Nicolas Anelka et la phrase surprenante du sélectionneur des Bleus, Jacques Santini

Depuis la diffusion en 2020 du documentaire Anelka: l’incompris sur Netflix, une scène a particulièrement retenu l’attention des amateurs de football. Nicolas Anelka, attaquant au parcours exceptionnel, y évoque un échange pour le moins singulier avec le sélectionneur des Bleus de l’époque, Jacques Santini. Cet épisode, survenu dans les vestiaires de Manchester, illustre à quel point la carrière internationale d’Anelka a été marquée par des incompréhensions et des tensions.

EN BREF

  • Un échange mémorable entre Anelka et Santini après un derby de Manchester.
  • La phrase « Je ne te connaissais pas trop » a laissé Anelka perplexe.
  • Des tensions récurrentes entre le joueur et la direction technique de l’équipe de France.

Le 2003, lors d’un derby où il brille sous le maillot de Manchester City, Anelka reçoit la visite de Jacques Santini, qui venait l’observer. La rencontre, qui aurait pu marquer le retour d’Anelka en équipe nationale, prend une tournure inattendue lorsque le sélectionneur lâche : « Je ne te connaissais pas trop. » Pour un joueur ayant déjà connu le PSG, Arsenal et le Real Madrid, cette phrase semble presque surréaliste.

Agacé par cette déclaration, Anelka décide quelques semaines plus tard de décliner une convocation pour un match amical contre la Yougoslavie. Il va même jusqu’à affirmer qu’il ne reviendra que si Santini se met « à genoux. » Dans le documentaire, il explique avoir ressenti que la sollicitation était forcée, révélant ainsi une blessure d’ego profonde qui a perduré tout au long de sa carrière.

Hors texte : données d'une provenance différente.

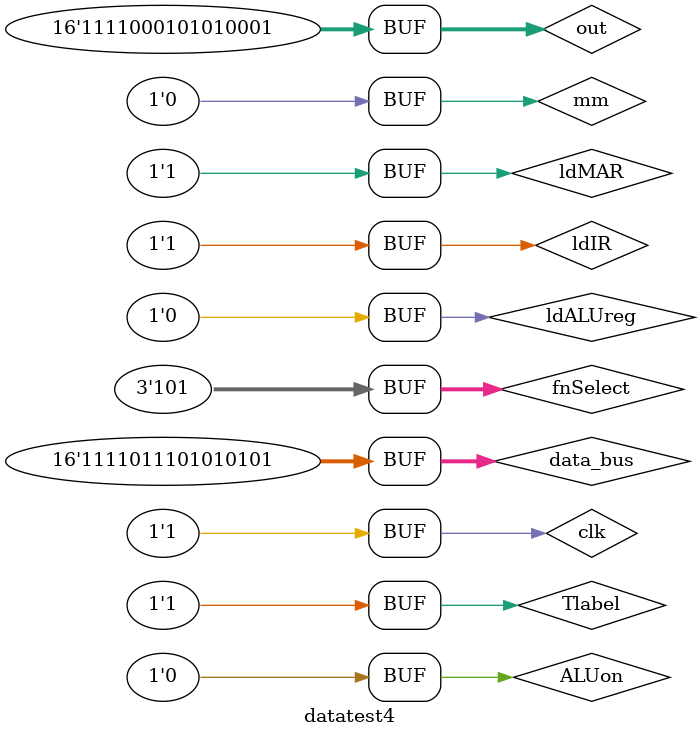
<source format=v>
`timescale 1ns / 1ps


module datatest4;

	// Inputs
	reg ldMAR;
	reg [15:0] data_bus;
	reg ldIR;
	reg Tlabel;
	reg clk;
	reg ALUon;
	reg [2:0] fnSelect;
	reg mm;
	reg [15:0] out;
	reg ldALUreg;

	// Outputs
	wire [3:0] ir_1;
	wire [1:0] ir_2;
	wire [1:0] ir_3;
	wire [2:0] ir_4;
	wire [2:0] funct;

	// Instantiate the Unit Under Test (UUT)
	datapath uut (
		.ldMAR(ldMAR), 
		.data_bus(data_bus), 
		.ldIR(ldIR), 
		.Tlabel(Tlabel), 
		.clk(clk), 
		.ir_1(ir_1), 
		.ir_2(ir_2), 
		.ir_3(ir_3), 
		.ir_4(ir_4), 
		.ALUon(ALUon), 
		.fnSelect(fnSelect), 
		.funct(funct), 
		.mm(mm), 
		.out(out), 
		.ldALUreg(ldALUreg)
	);

	initial begin
		// Initialize Inputs
		ldMAR = 0;
		data_bus = 0;
		ldIR = 0;
		Tlabel = 0;
		clk = 0;
		ALUon = 0;
		fnSelect = 0;
		mm = 0;
		out = 0;
		ldALUreg = 0;

		// Wait 100 ns for global reset to finish
				#10;
		clk=0;
		#5
		clk=1;
		data_bus = 16'b1111000101010101;
		ldIR =1;
		Tlabel =0;
		ldMAR =0;
		ALUon =1;
		fnSelect = 3'b100;
		mm =1;
		out = 16'b1111000101010111;
		ldALUreg = 1;
		#5
		clk=0;
		#5
		clk=1;
		data_bus = 16'b1111011101010101;
		ldIR =1;
		Tlabel =1;
		ldMAR =1;
		ALUon =0;
		fnSelect = 3'b101;
		mm=0;
		out = 16'b1111000101010001;
		ldALUreg =0;
		#5
		clk =0;
		#5
		clk=1;

        
		// Add stimulus here

	end
      
endmodule


</source>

Né à Trappes et formé à l’Institut National de Football (INF) de Clairefontaine, Anelka est rapidement reconnu pour son talent exceptionnel. Thierry Henry, dans le même documentaire, se souvient de lui comme « le plus doué, avec un don. » Malgré ses succès, Anelka traîne une réputation difficile à assumer, souvent perçu par la presse et le public comme un joueur à problèmes.

Un autre épisode marquant de sa carrière a eu lieu à Liverpool, où Gérard Houllier explique que « les agents d’Anelka négociaient avec d’autres clubs. » Cette situation a engendré des tensions au sein de l’équipe, le joueur étant étiqueté comme appartenant à un « clan. » Anelka, cependant, rejette cette notion, affirmant que cette étiquette ne s’applique qu’à ceux issus de quartiers défavorisés.

Les blessures d’ego d’Anelka se sont accentuées après son absence lors de la Coupe du Monde 2002 et son échange avec Santini. En 2010, lors de la Coupe du Monde en Afrique du Sud, il ressent à nouveau une forme de ciblage, surtout après un incident avec Raymond Domenech qui a conduit à une couverture médiatique négative. La presse titra « Va te faire enculer, sale fils de pute, » une phrase qui le marquera durablement.

Anelka se positionne alors comme « première victime » d’un traitement médiatique qu’il juge injuste. William Gallas, ancien coéquipier, renchérit en affirmant qu’Anelka n’a jamais proféré les mots qui lui ont été attribués. Domenech, quant à lui, a toujours soutenu que le joueur avait tenu des propos inappropriés à son égard, alimentant ainsi les tensions.

Au-delà de la simple anecdote, cet épisode met en lumière les relations complexes entre les joueurs et les sélectionneurs au sein de l’équipe nationale. La carrière d’Anelka, ponctuée de succès mais aussi de polémiques, est révélatrice d’un climat souvent tendu, où les attentes et les jugements peuvent avoir des conséquences durables sur la psychologie des sportifs.